Zaraz po śniadaniu (w cenie hotelu, płatki z mlekiem + tosty z dżemem) idziemy zwiedzać miasto. Zaczynamy od Australian Muzeum z dużą kolekcją zwierząt, owadów i minerałów. Następnie przechodzimy przez Chinatown i idziemy do Powerhouse Museum, w którym oglądamy m.in. kopie sond kosmicznych oraz stary pociąg. Następną atrakcją jest ładny Chinese Garden z jeziorkiem, otoczony wieżowcami.
W Darling Harbour trafiamy akurat na międzynarodowy pokaz jachtów. Dochodzimy do największej atrakcji Sydney, czyli Sydney Opera. Obchodzimy ją dookoła, zaglądamy do środka (można kupić zwiedzanie opery z przewodnikiem). Opera wygląda lepiej z daleka, o czym przekonujemy się wchodząc na Harbour Bridge.

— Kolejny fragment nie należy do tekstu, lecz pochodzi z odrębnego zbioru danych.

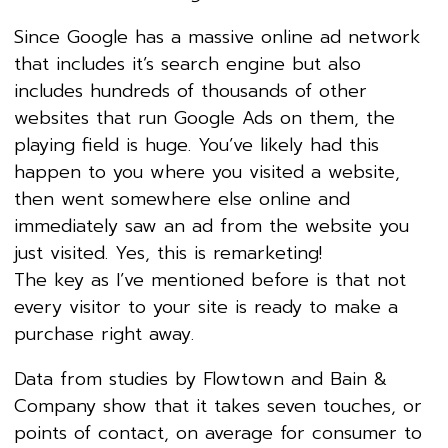
Since Google has a massive online ad network
that includes it’s search engine but also
includes hundreds of thousands of other
websites that run Google Ads on them, the
playing field is huge. You’ve likely had this
happen to you where you visited a website,
then went somewhere else online and
immediately saw an ad from the website you
just visited. Yes, this is remarketing!
The key as I’ve mentioned before is that not
every visitor to your site is ready to make a
purchase right away.
Data from studies by Flowtown and Bain &
Company show that it takes seven touches, or
points of contact, on average for consumer to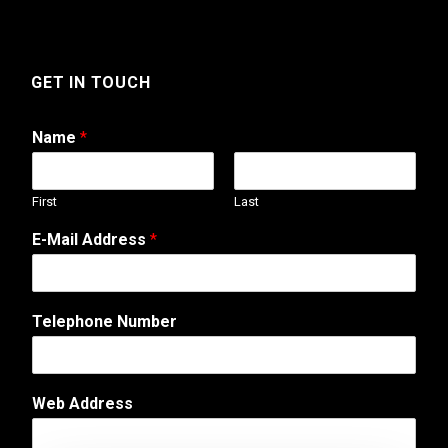
GET IN TOUCH
Name
*
First
Last
C
E-Mail Address
*
o
m
m
e
Telephone Number
n
t
E
m
Web Address
a
i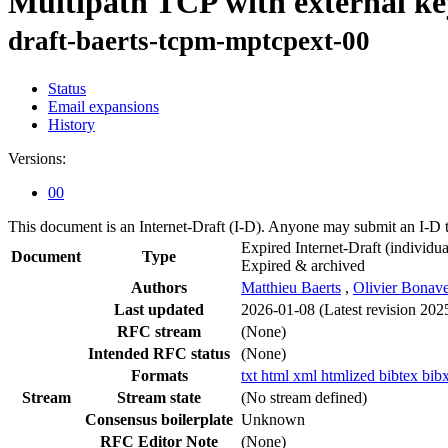
Multipath TCP with external ke
draft-baerts-tcpm-mptcpext-00
Status
Email expansions
History
Versions:
00
This document is an Internet-Draft (I-D). Anyone may submit an I-D 
Expired Internet-Draft
(individua
Document
Type
Expired & archived
Authors
Matthieu Baerts
,
Olivier Bonav
Last updated
2026-01-08
(Latest revision 202
RFC stream
(None)
Intended RFC status
(None)
Formats
txt
html
xml
htmlized
bibtex
bib
Stream
Stream state
(No stream defined)
Consensus boilerplate
Unknown
RFC Editor Note
(None)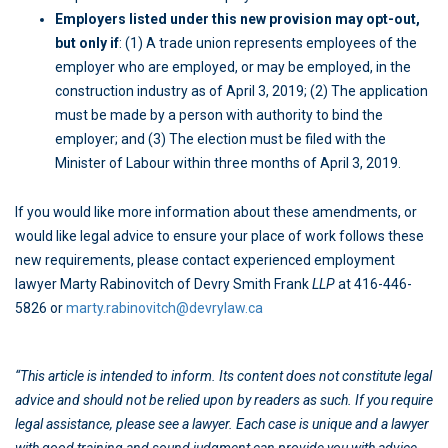
Employers listed under this new provision may opt-out,
but only if
: (1) A trade union represents employees of the
employer who are employed, or may be employed, in the
construction industry as of April 3, 2019; (2) The application
must be made by a person with authority to bind the
employer; and (3) The election must be filed with the
Minister of Labour within three months of April 3, 2019.
If you would like more information about these amendments, or
would like legal advice to ensure your place of work follows these
new requirements, please contact experienced employment
lawyer Marty Rabinovitch of Devry Smith Frank
LLP
at 416-446-
5826 or
marty.rabinovitch@devrylaw.ca
“This article is intended to inform. Its content does not constitute legal
advice and should not be relied upon by readers as such. If you require
legal assistance, please see a lawyer. Each case is unique and a lawyer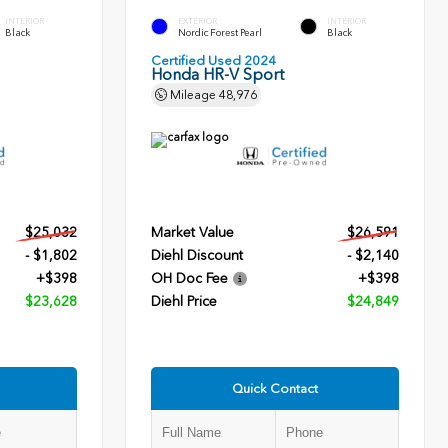
INTERIOR
EXTERIOR
INTERIOR
Black
Nordic Forest Pearl
Black
Certified Used 2024
Honda HR-V Sport
Mileage
48,976
$25,032
Market Value
$26,591
- $1,802
Diehl Discount
- $2,140
+$398
OH Doc Fee
+$398
$23,628
Diehl Price
$24,849
Quick Contact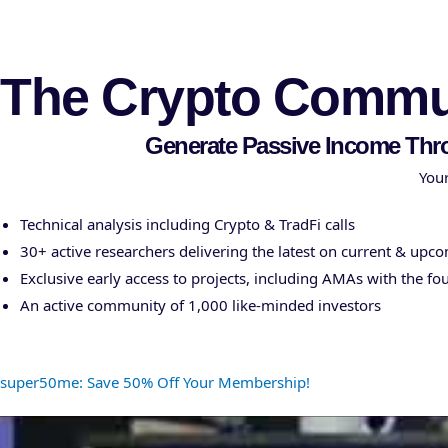
Cryptonairz.
The Crypto Commun
Generate Passive Income Thr
Your
Technical analysis including Crypto & TradFi calls
30+ active researchers delivering the latest on current & upc
Exclusive early access to projects, including AMAs with the fo
An active community of 1,000 like-minded investors
super50me: Save 50% Off Your Membership!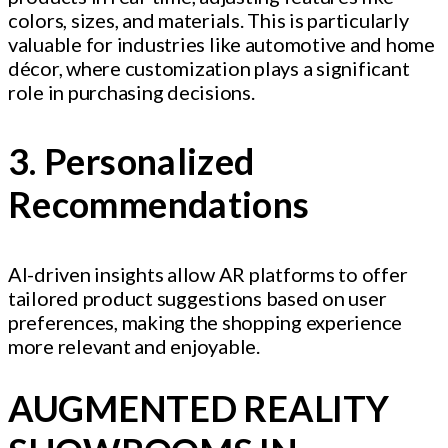
colors, sizes, and materials. This is particularly
valuable for industries like automotive and home
décor, where customization plays a significant
role in purchasing decisions.
3. Personalized
Recommendations
AI-driven insights allow AR platforms to offer
tailored product suggestions based on user
preferences, making the shopping experience
more relevant and enjoyable.
AUGMENTED REALITY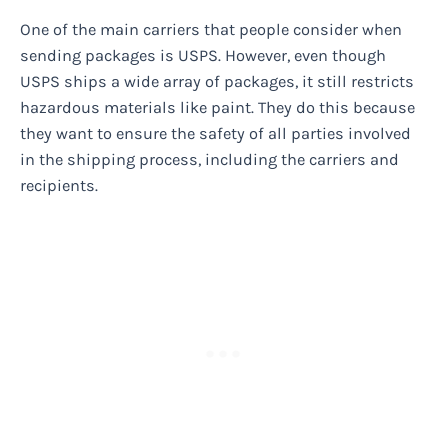
One of the main carriers that people consider when
sending packages is USPS. However, even though
USPS ships a wide array of packages, it still restricts
hazardous materials like paint. They do this because
they want to ensure the safety of all parties involved
in the shipping process, including the carriers and
recipients.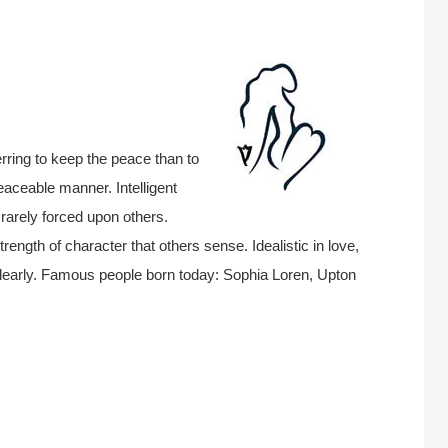
rring to keep the peace than to
eaceable manner. Intelligent
 rarely forced upon others.
rength of character that others sense. Idealistic in love,
clearly. Famous people born today: Sophia Loren, Upton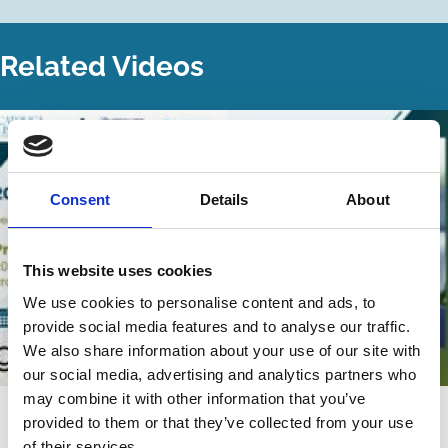
Related Videos
Consent
Details
About
This website uses cookies
We use cookies to personalise content and ads, to
provide social media features and to analyse our traffic.
We also share information about your use of our site with
our social media, advertising and analytics partners who
may combine it with other information that you’ve
22 Jul 2026
Video
provided to them or that they’ve collected from your use
of their services.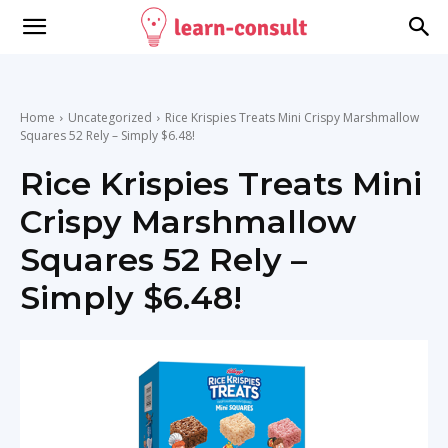
Home
Uncategorized
Rice Krispies Treats Mini Crispy Marshmallow
Squares 52 Rely – Simply $6.48!
Rice Krispies Treats Mini
Crispy Marshmallow
Squares 52 Rely –
Simply $6.48!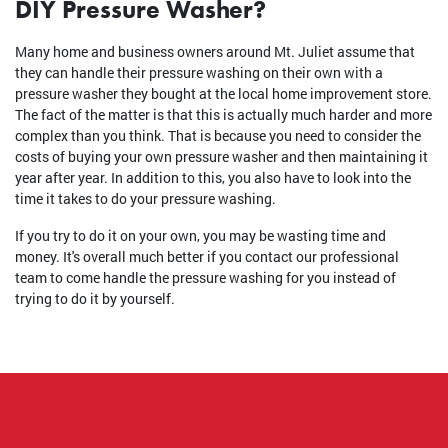
DIY Pressure Washer?
Many home and business owners around Mt. Juliet assume that
they can handle their pressure washing on their own with a
pressure washer they bought at the local home improvement store.
The fact of the matter is that this is actually much harder and more
complex than you think. That is because you need to consider the
costs of buying your own pressure washer and then maintaining it
year after year. In addition to this, you also have to look into the
time it takes to do your pressure washing.
If you try to do it on your own, you may be wasting time and
money. It's overall much better if you contact our professional
team to come handle the pressure washing for you instead of
trying to do it by yourself.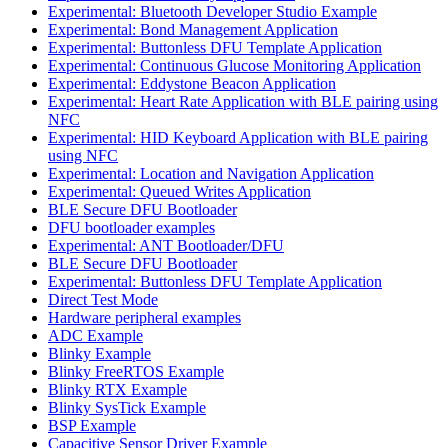
Experimental: Bluetooth Developer Studio Example
Experimental: Bond Management Application
Experimental: Buttonless DFU Template Application
Experimental: Continuous Glucose Monitoring Application
Experimental: Eddystone Beacon Application
Experimental: Heart Rate Application with BLE pairing using
NFC
Experimental: HID Keyboard Application with BLE pairing
using NFC
Experimental: Location and Navigation Application
Experimental: Queued Writes Application
BLE Secure DFU Bootloader
DFU bootloader examples
Experimental: ANT Bootloader/DFU
BLE Secure DFU Bootloader
Experimental: Buttonless DFU Template Application
Direct Test Mode
Hardware peripheral examples
ADC Example
Blinky Example
Blinky FreeRTOS Example
Blinky RTX Example
Blinky SysTick Example
BSP Example
Capacitive Sensor Driver Example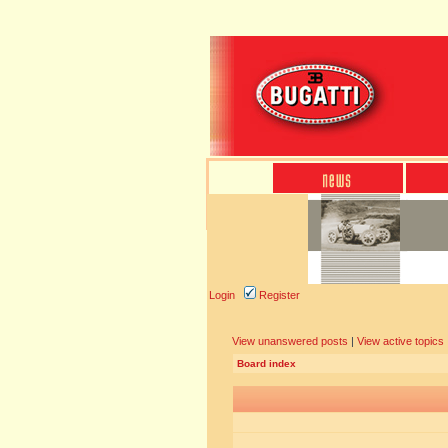
Login
Register
View unanswered posts
|
View active topics
Board index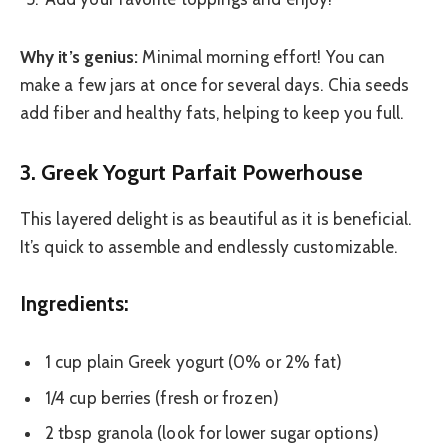
Why it’s genius:
Minimal morning effort! You can
make a few jars at once for several days. Chia seeds
add fiber and healthy fats, helping to keep you full.
3. Greek Yogurt Parfait Powerhouse
This layered delight is as beautiful as it is beneficial.
It’s quick to assemble and endlessly customizable.
Ingredients:
1 cup plain Greek yogurt (0% or 2% fat)
1/4 cup berries (fresh or frozen)
2 tbsp granola (look for lower sugar options)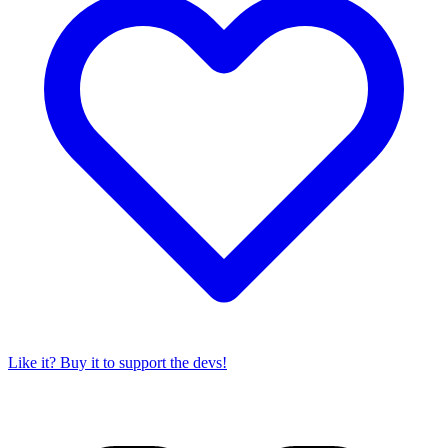
Like it? Buy it to support the devs!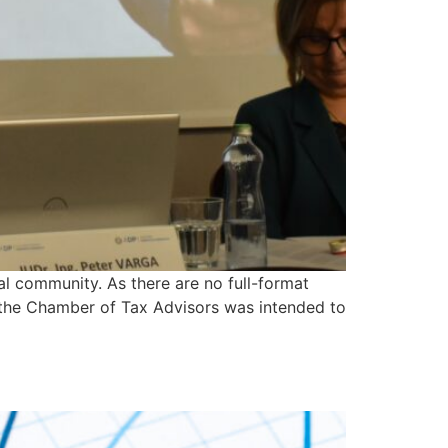
al community. As there are no full-format
f the Chamber of Tax Advisors was intended to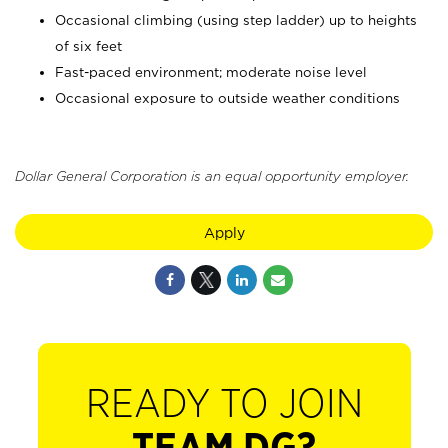
Occasional climbing (using step ladder) up to heights
of six feet
Fast-paced environment; moderate noise level
Occasional exposure to outside weather conditions
Dollar General Corporation is an equal opportunity employer.
Apply
READY TO JOIN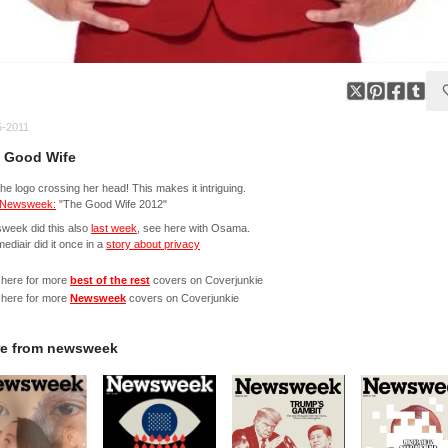
5-2011
 Good Wife
the logo crossing her head! This makes it intriguing.
Newsweek:
"The Good Wife 2012"
week did this also
last week
, see here with Osama.
mediair did it once in a
story about privacy
 here for more
best of the rest
covers on Coverjunkie
 here for more
Newsweek
covers on Coverjunkie
e from
newsweek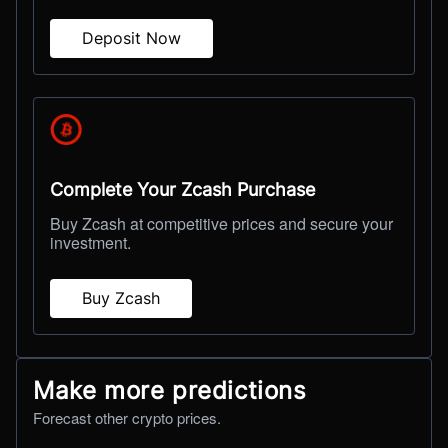
Deposit Now
Complete Your Zcash Purchase
Buy Zcash at competitive prices and secure your
investment.
Buy Zcash
Make more predictions
Forecast other crypto prices.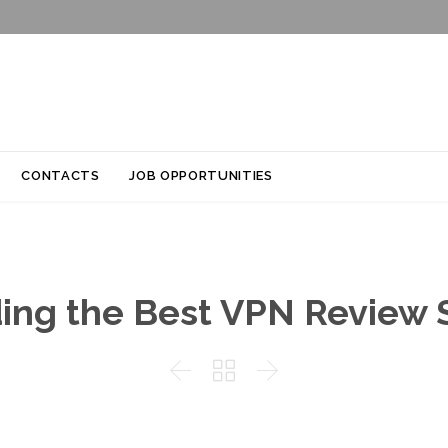
Skip
CONTACTS
JOB OPPORTUNITIES
to
content
ing the Best VPN Review 


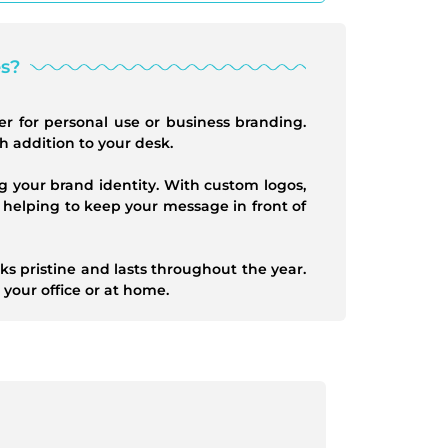
s?
er for personal use or business branding.
sh addition to your desk.
g your brand identity. With custom logos,
 helping to keep your message in front of
s pristine and lasts throughout the year.
 your office or at home.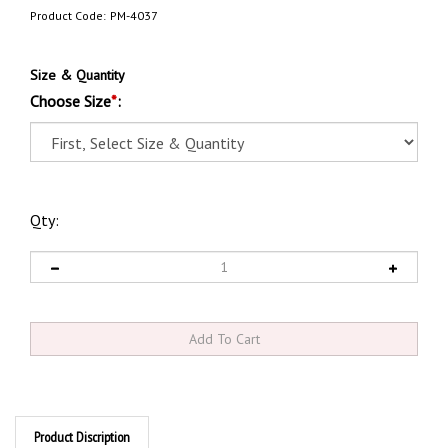
Product Code:
PM-4037
Size & Quantity
Choose Size
*
:
Qty:
Product Discription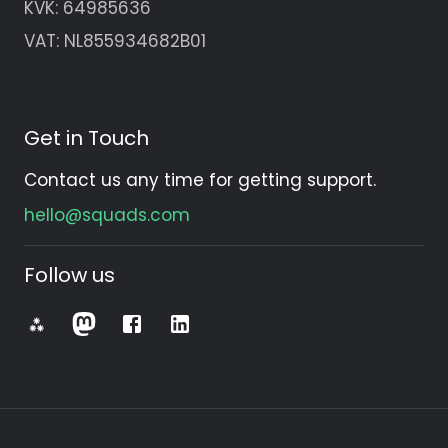
KVK:
64985636
VAT: NL855934682B01
Get in Touch
Contact us any time for getting support.
hello@squads.com
Follow us
⁂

Jest już wieczór a my postanawiamy zakończyć nasze zwiedzanie pójściem do Sydney Aquarium. Oglądamy tam dużo rybek z całego świata, ale największą atrakcją są przezroczyste tunele pod wodą, w których ogląda się duże zwierzęta morskie. W tunelu czujemy się jak na filmie przyrodniczym. Jest tu bardzo cicho i spokojnie a dookoła nas przepływają ogromne rekiny i płaszczki. Następnie idziemy na obiado-kolację i wracamy do hostelu. Sydney jest ładnym miastem, ciekawie położonym nad wodą, z dużą ilością zieleni i parków.